The second article titled ‘How to conduct and interpret ITC experiments accurately for cyclodextrin–guest interactions’ is written by Kawthar Bouchemal and Silvia Mazzaferro from Universite´ Paris-Sud in France. The isothermal titration calorimetry (ITC) technique is based on measurement of the heat generated or absorbed upon the interaction between two molecules. It is the most sensitive method available for determining the stoichiometry of interactions, the affinity constant and the enthalpy change reflecting the heat released or taken up during an interaction. In this review, authors explain how to conduct ITC experiments correctly for cyclodextrin (CD)–drugs interactions in choosing an accurate fitting model for the titration curve and interpreting the ITC results. ITC experiments can provide characterization of CD–drug interactions with quantitative measurements in a label-free manner. The authors also describe the use of ITC for the characterization of CD-containing nanoparticles.
The final article ‘Characterization of protein therapeutics by mass spectrometry: recent developments and future directions’ written by Bethanne M. Warrack, Angela K. Goodenough, Hui Wei, David B. Wang-Iverson, Adrienne A. Tymiak and me describes recent developments and future trends in the characterization of protein therapeutics using mass spectrometry (MS). As one of the most highly utilized analytical techniques in drug discovery, MS is used widely for the characterization of protein therapeutics because of its analytical sensitivity, selectivity and specificity. As suggested by the authors, top-down MS for protein and/or peptide sequencing will continue to evolve into mature methodologies for characterization of post-translational modifications, including identifying the sites of modifications and the nature and abundance of modified species. Further MS instrumentation development and software integration are keys to making top-down MS more accessible to scientists as a valuable tool in protein characterization. Hydrogen/Deuterium exchange MS and ion mobility MS can provide information on higher order structures of protein therapeutics. Quantitative measurements based on MS are now emerging as an orthogonal approach to traditional ligand-binding assays for in vivo analysis of protein therapeutics in biological matrices.
Overall, the three articles illustrate the versatility and utility of analytical techniques as enabling tools in drug discovery. The complexity in using these analytical techniques is also clearly evident in the cited articles. In the future, continued advances in analytical instrumentation and scientific expertise of scientists will be needed to ensure success in providing analytical solutions to key problems and transforming innovations in pharmaceutical research.
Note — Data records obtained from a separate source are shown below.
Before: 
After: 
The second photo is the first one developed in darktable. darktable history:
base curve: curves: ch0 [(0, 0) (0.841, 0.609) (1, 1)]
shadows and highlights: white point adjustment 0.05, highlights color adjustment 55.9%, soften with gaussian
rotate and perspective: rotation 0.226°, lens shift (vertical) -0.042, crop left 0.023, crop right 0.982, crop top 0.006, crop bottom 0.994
Dr Guodong Chen has extensive pharmaceutical research experience in major pharmaceutical companies, including Eli Lilly and Co., Schering-Plough (now Merck) and Bristol-Myers Squibb. He currently heads an analytical/mass spectrometry group at Bristol-Myers Squibb’s Princeton site, providing analytical support to drug discovery programs and development projects in small molecule pharmaceuticals and biologics. He is the author and/or co-author of over 60 research publications in peer-reviewed journals/book chapters, and co-editor of two books on mass spectrometry in drug discovery. He is a frequently invited speaker at conferences and academic institutes with over 75 presentations. He also organized/chaired scientific sessions at various forums, including major sessions on small molecule pharmaceuticals and biologics at EAS, Pittcon, ASMS conference and ACS meetings. Dr Chen received his Ph.D. in Analytical Chemistry from Purdue University under the direction of Professor R. Graham Cooks.